Theatre review – ‘Tribes’ at the Royal Court

I was a little worried before I saw the Royal Court’s Tribes – a play about a deaf boy who finds his deaf identity after growing up in a hearing family – because I’ve seen a number of films and plays get deafness wrong.

With knowledge of deafness – and what it’s like to be part of the deaf community – often restricted to people with a direct experience of it, a hearing audience (and critics) often praise dramas that deaf people themselves feel is unrealistic or patronising. Happily, neither of those criticisms apply in this case.

This is a play that manages to convey – in only two hours – what some people spend a lifetime trying to learn and understand about what it’s like to be deaf – whether you are born deaf, or deafness happens to you.

Writer Nina Raine cleverly portrays different types of deaf people, is brave in writing brutal, stinging dialogue that sometimes reveals the limitations of the deaf world, and positive in explaining the sense of belonging the deaf community can offer – all through the story we see before us.

This is a play about language and understanding. The opening scene starkly shows an experience familiar to many deaf people, as a middle class family argue passionately with one another around a dinner table. These are rapid-fire conversations full of conflict, frustration and humour – yet while everyone else talks and fidgets and comes in and out of the room, one person stays remarkably still, and passive. Billy, who is deaf.

Billy is not only left out, he’s almost invisible. Until the day he tells his family he has a girlfriend – Sylvia, who is from a deaf family, and is herself going deaf. Soon, he is learning to sign, news which is greeted with scepticism and suspicion.

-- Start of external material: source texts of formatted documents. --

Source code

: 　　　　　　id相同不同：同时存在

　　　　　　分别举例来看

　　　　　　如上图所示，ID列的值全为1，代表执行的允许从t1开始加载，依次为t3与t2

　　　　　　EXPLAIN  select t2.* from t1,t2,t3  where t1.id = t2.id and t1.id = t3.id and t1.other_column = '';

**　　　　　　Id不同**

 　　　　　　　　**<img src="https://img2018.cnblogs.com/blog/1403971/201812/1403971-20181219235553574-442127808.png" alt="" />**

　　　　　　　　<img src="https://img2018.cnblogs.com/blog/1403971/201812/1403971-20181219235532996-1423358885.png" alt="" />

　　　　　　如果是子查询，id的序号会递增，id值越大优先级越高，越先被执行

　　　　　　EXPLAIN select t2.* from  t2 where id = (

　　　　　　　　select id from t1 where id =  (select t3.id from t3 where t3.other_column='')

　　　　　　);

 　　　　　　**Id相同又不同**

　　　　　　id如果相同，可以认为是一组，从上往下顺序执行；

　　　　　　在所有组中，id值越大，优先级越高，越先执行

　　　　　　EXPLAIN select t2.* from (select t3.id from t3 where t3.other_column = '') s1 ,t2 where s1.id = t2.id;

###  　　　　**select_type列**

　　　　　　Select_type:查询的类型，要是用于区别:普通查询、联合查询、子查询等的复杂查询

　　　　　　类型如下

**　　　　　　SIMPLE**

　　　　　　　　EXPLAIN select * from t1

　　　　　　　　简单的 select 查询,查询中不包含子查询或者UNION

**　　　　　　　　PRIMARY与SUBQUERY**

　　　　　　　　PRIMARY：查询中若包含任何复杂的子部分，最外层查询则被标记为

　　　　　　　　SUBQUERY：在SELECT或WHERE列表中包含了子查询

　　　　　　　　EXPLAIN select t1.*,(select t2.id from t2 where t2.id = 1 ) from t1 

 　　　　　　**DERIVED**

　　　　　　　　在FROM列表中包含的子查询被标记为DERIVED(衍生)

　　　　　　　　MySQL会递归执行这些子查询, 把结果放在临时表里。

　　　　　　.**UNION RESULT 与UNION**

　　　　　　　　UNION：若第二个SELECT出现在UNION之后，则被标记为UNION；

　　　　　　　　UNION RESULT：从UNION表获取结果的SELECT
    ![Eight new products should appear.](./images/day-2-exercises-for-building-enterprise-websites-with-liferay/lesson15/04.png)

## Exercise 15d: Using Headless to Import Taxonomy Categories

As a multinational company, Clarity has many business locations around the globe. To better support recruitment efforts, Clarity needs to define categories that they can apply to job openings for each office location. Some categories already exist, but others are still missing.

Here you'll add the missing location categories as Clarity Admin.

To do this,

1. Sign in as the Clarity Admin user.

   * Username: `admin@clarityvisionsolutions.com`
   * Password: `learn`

When Billy brings Sylvia to dinner, she finds herself forced not only to explain deaf culture, but also to defend herself from an interrogation by his academic father (superbly played by Stanley Townsend). When Sylvia defiantly shows just how sign language can visually translate the emotions in poetry, the audience broke into spontaneous applause.

If Billy is passive and quiet in the first half of the play, after the interval we see him challenge his family for the first time, as his sense of a deaf identity takes hold. Themes established as ideas or theories in the first half are presented in a much more personal way in the second, and the ending sent a shiver down my spine. That’s a cliche I know, and I’m embarrassed to admit it, but here it is: I was moved.

The writing, acting and direction are excellent. Deaf actor Jacob Casselden deserves special praise for his intense yet subtle performance. Loud applause and cheers at the end of the play summed up the audience response, while us deafies in the circle did our best to ‘wave’ deaf applause that Jacob could see.

Tribes has the potential to have a truly transforming effect on the perceptions of hearing people with no knowledge of deafness at all, and I would recommend that deaf people who share Billy’s experience of being left out drag their hearing families to this play even if by force, because it may just sum up something they have never felt able to say.

Meanwhile for a deaf person, Tribes presents a world we already know more dramatically and eloquently than I have seen before. This should be seen as a shining example of how to make a rich, textured drama full of revelations about the deaf experience.

One deafie in our group got it right as we spoke in the Royal Court’s foyer afterwards. He told me the play made him feel “empowered.” I’d say that’s about right.